To use PyTorch effectively at scale, it helps to understand three internal subsystems: autograd, dispatcher, and runtime execution. These concepts are fundamental to neural network systems and modern ML infrastructure.

Autograd Engine

PyTorch autograd records operations on tensors with requires_grad=True and builds a dynamic computation graph during the forward pass.

During loss.backward():

  1. Gradients are seeded at the loss tensor.
  2. The graph is traversed in reverse topological order.
  3. Each node applies its local gradient rule.
  4. Gradients accumulate into .grad fields of leaf parameters.

This design enables flexible model code and custom gradients via torch.autograd.Function.
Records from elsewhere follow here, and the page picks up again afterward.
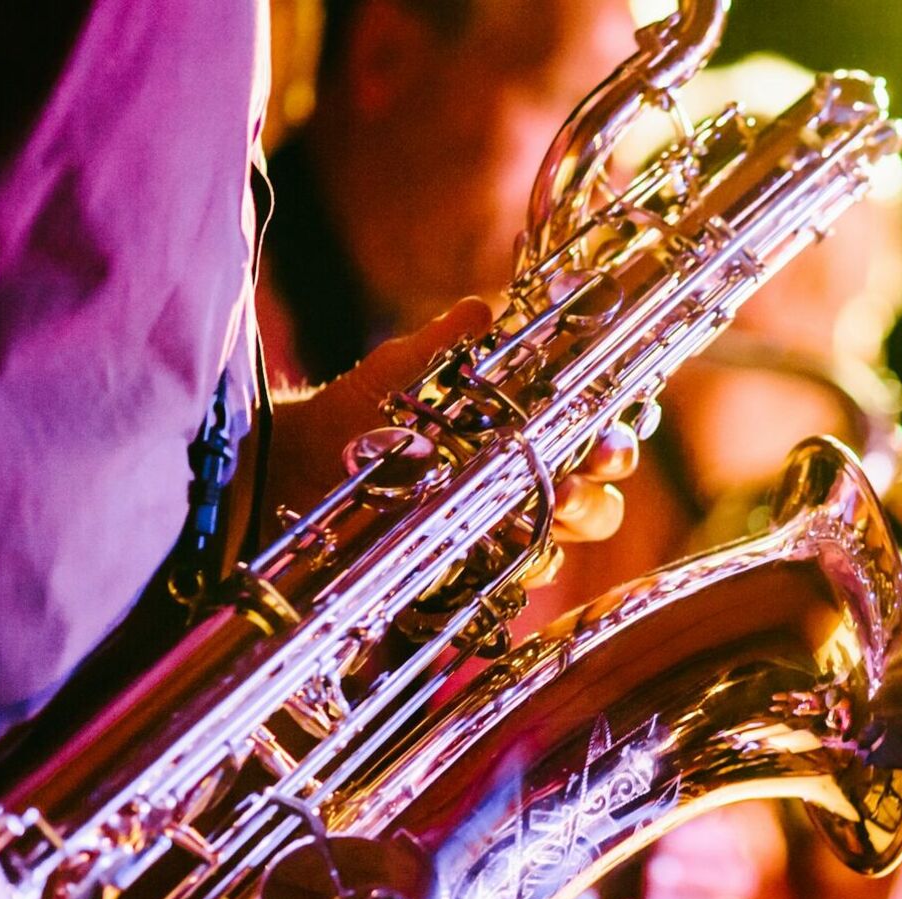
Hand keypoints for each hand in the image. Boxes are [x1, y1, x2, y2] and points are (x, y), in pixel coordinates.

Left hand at [266, 297, 635, 544]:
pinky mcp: (464, 576)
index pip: (594, 440)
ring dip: (560, 531)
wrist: (288, 472)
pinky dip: (515, 572)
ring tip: (542, 514)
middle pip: (596, 502)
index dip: (614, 440)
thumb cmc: (352, 417)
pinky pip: (511, 584)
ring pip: (560, 545)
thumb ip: (445, 345)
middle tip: (573, 483)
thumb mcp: (398, 373)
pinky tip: (502, 555)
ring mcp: (496, 536)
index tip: (608, 436)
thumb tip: (482, 310)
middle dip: (596, 495)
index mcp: (523, 435)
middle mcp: (521, 488)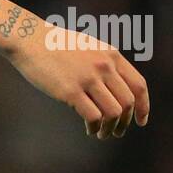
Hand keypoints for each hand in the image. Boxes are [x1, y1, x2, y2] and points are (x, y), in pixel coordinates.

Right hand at [8, 21, 149, 138]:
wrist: (29, 39)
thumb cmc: (56, 46)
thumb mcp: (89, 47)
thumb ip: (105, 64)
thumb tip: (119, 90)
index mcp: (111, 55)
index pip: (139, 85)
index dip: (143, 107)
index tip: (141, 121)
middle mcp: (103, 65)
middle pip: (127, 103)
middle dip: (125, 122)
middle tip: (116, 132)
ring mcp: (88, 78)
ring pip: (113, 112)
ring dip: (110, 128)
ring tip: (101, 133)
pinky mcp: (70, 90)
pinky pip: (93, 117)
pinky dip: (94, 127)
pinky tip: (88, 129)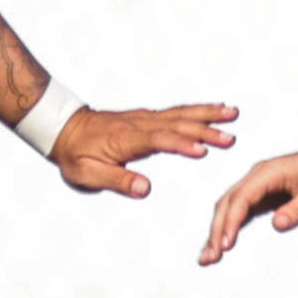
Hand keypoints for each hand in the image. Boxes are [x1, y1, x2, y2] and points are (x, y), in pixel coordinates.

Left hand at [54, 101, 234, 200]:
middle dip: (205, 129)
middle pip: (177, 124)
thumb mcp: (87, 173)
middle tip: (229, 137)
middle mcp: (140, 125)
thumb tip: (144, 188)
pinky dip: (197, 110)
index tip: (202, 150)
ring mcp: (146, 118)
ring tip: (232, 113)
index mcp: (127, 139)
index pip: (159, 140)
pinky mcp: (148, 117)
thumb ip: (117, 180)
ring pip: (181, 114)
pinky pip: (177, 112)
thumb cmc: (75, 152)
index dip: (181, 144)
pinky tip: (213, 109)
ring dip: (207, 114)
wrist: (65, 129)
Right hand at [195, 135, 297, 264]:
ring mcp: (258, 184)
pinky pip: (239, 211)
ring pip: (229, 207)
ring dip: (217, 231)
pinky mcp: (262, 194)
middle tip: (208, 259)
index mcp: (270, 172)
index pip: (242, 198)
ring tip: (207, 258)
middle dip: (216, 231)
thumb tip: (276, 224)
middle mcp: (258, 175)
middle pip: (228, 203)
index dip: (230, 222)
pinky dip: (229, 228)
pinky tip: (221, 246)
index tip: (225, 246)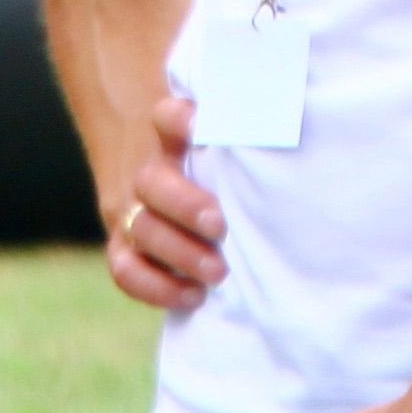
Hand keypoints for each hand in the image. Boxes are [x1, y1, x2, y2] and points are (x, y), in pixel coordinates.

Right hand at [105, 91, 226, 314]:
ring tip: (219, 272)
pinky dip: (156, 288)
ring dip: (180, 252)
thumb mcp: (225, 146)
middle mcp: (150, 172)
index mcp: (172, 139)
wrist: (164, 181)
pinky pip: (125, 270)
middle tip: (219, 226)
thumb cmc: (216, 165)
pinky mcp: (124, 248)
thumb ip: (247, 138)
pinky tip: (194, 295)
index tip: (200, 126)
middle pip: (152, 183)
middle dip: (185, 207)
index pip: (166, 117)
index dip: (179, 120)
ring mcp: (132, 212)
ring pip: (141, 228)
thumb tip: (287, 131)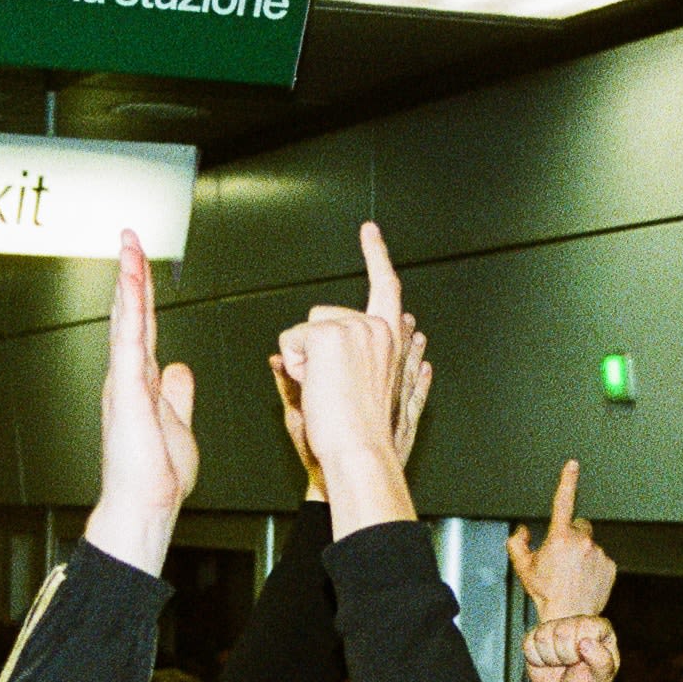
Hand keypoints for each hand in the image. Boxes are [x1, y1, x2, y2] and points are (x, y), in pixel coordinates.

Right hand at [85, 229, 199, 572]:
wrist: (144, 507)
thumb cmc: (157, 477)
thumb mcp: (178, 424)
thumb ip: (177, 395)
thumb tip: (180, 370)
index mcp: (140, 383)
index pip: (143, 327)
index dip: (142, 294)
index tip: (140, 264)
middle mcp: (128, 377)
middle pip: (130, 314)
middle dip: (130, 274)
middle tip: (129, 238)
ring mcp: (124, 381)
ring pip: (128, 319)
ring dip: (129, 280)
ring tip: (130, 246)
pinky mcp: (128, 390)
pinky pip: (130, 339)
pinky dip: (131, 308)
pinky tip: (131, 282)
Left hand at [272, 220, 431, 492]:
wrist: (361, 450)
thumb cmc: (363, 432)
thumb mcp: (362, 390)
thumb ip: (347, 361)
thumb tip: (294, 352)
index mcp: (390, 339)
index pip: (386, 287)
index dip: (376, 255)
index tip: (369, 231)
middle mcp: (378, 328)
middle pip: (323, 316)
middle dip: (313, 347)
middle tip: (330, 386)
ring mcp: (357, 328)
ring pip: (306, 328)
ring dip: (304, 358)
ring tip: (326, 389)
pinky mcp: (332, 334)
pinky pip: (291, 341)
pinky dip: (293, 365)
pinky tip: (315, 385)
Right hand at [508, 461, 616, 620]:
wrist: (569, 617)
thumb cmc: (545, 593)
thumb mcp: (522, 568)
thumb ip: (517, 544)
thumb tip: (523, 531)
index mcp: (560, 537)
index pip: (563, 501)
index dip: (567, 480)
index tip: (573, 464)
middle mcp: (582, 542)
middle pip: (579, 526)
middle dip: (571, 535)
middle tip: (562, 556)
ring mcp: (599, 553)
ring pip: (590, 544)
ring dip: (582, 552)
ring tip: (573, 574)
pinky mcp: (610, 565)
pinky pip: (601, 558)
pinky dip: (593, 565)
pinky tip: (584, 580)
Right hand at [524, 614, 619, 681]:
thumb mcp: (601, 679)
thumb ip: (602, 661)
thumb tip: (586, 642)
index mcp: (599, 627)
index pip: (583, 627)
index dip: (579, 650)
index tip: (584, 662)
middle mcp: (577, 622)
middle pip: (561, 631)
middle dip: (564, 656)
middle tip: (571, 665)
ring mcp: (555, 626)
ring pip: (542, 637)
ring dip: (550, 658)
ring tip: (560, 664)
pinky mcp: (536, 635)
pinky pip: (528, 644)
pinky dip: (536, 660)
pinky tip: (547, 663)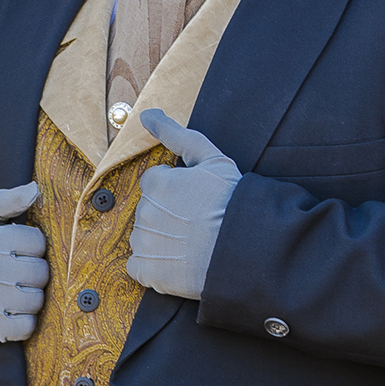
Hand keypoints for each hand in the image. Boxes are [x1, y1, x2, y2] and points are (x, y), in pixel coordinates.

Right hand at [0, 183, 48, 343]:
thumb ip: (7, 202)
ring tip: (15, 295)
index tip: (19, 253)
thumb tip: (35, 188)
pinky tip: (11, 314)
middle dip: (34, 275)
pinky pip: (26, 327)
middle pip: (40, 272)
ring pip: (36, 300)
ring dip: (31, 300)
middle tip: (19, 276)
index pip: (37, 241)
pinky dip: (24, 323)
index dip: (33, 248)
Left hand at [127, 112, 240, 299]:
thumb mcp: (212, 159)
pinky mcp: (147, 271)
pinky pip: (139, 267)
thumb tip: (146, 114)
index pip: (155, 184)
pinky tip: (177, 263)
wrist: (245, 248)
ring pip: (144, 238)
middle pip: (149, 211)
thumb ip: (176, 134)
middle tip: (197, 223)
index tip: (196, 201)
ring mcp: (144, 242)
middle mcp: (144, 211)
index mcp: (156, 183)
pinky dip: (154, 267)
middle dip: (168, 215)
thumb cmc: (233, 202)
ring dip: (161, 240)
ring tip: (191, 244)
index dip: (177, 192)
Dispatcher and Operator System

PyTorch's dispatcher routes high-level ops (like torch.matmul) to backend-specific implementations based on tensor metadata (device, dtype, layout, etc.).

This lets one API map to many kernels:

  • CPU kernels
  • CUDA kernels
  • sparse implementations
  • quantized variants
  • backend extensions

The dispatcher is one reason PyTorch can evolve without changing user-facing APIs for every new hardware target.

Runtime and Memory Behavior

Several runtime details impact performance:

  • CUDA operations are generally asynchronous.
  • Synchronization can be introduced accidentally by host-side tensor reads.
  • Memory allocation/caching behavior affects throughput.
  • Data movement between CPU and GPU can dominate latency.

Understanding these mechanics helps diagnose bottlenecks that are not visible from model code alone.

Eager Mode vs Graph Mode

In eager mode, operations execute immediately. In compiled mode (torch.compile), portions of the program may be captured and optimized as graphs.

That means you often have two layers to reason about:

  • Python-level model structure.
  • Lower-level graph partitions and generated kernels.

Why Internals Matter

Knowing internals helps you:

  • Write performance-stable code.
  • Avoid graph breaks in compiled workloads.
  • Design custom operators/extensions more safely.
  • Interpret profiler traces with better intuition.

You don't need to memorize implementation details, but a systems-level mental model pays off quickly for non-trivial workloads. Understanding these patterns is essential for neural network engineering and live deployment scenarios.